Extraction of Java program fingerprints for software authorship identification

  • Authors:
  • Haibiao Ding;Mansur H. Samadzadeh

  • Affiliations:
  • Department of Computer Science, Oklahoma State University, 218 MSCS, Stillwater, OK;Department of Computer Science, Oklahoma State University, 218 MSCS, Stillwater, OK

  • Venue:
  • Journal of Systems and Software
  • Year:
  • 2004

Quantified Score

Hi-index 0.00

Visualization

Abstract

Computer programs belong to the authors who design, write, and test them. Authorship identification is concerned with determining the likelihood of a particular author having written some piece(s) of code. usually based on other code samples from the same programmer. Java is a popular object-oriented computer programming language.

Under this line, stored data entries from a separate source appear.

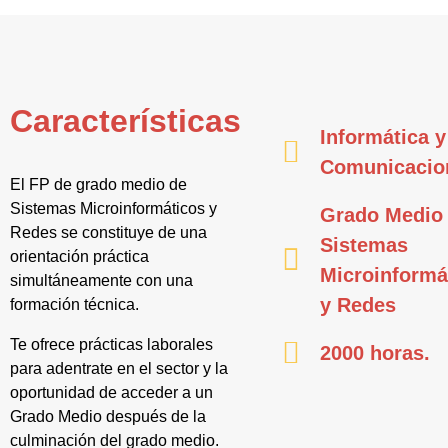
Características
Informática y
Comunicacio
El FP de grado medio de
Sistemas Microinformáticos y
Grado Medio
Redes se constituye de una
Sistemas
orientación práctica
Microinformá
simultáneamente con una
y Redes
formación técnica.
Te ofrece prácticas laborales
2000 horas.
para adentrate en el sector y la
oportunidad de acceder a un
Grado Medio después de la
culminación del grado medio.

Programming fingerprints attempt to characterize the features that are unique to each programmer. In this study, we investigated the extraction of a set of software metrics of a given Java source code--by a program written in Visual C++ that could be used as a fingerprint to identify the author of the Java code. The contributions of the selected metrics to authorship identification were measured by a statistical process, namely canonical discriminant analysis, using the statistical software package SAS. Out of the 56 extracted metrics, 48 metrics were identified as being contributive to authorship identification. The authorship of 62.6-67.2% of the Java programs considered could be correctly identified with the extracted metrics. The identification rate could be as high as 85.8%, with derived canonical variates. Moreover. layout metrics played a more important role in authorship identification than the other metrics.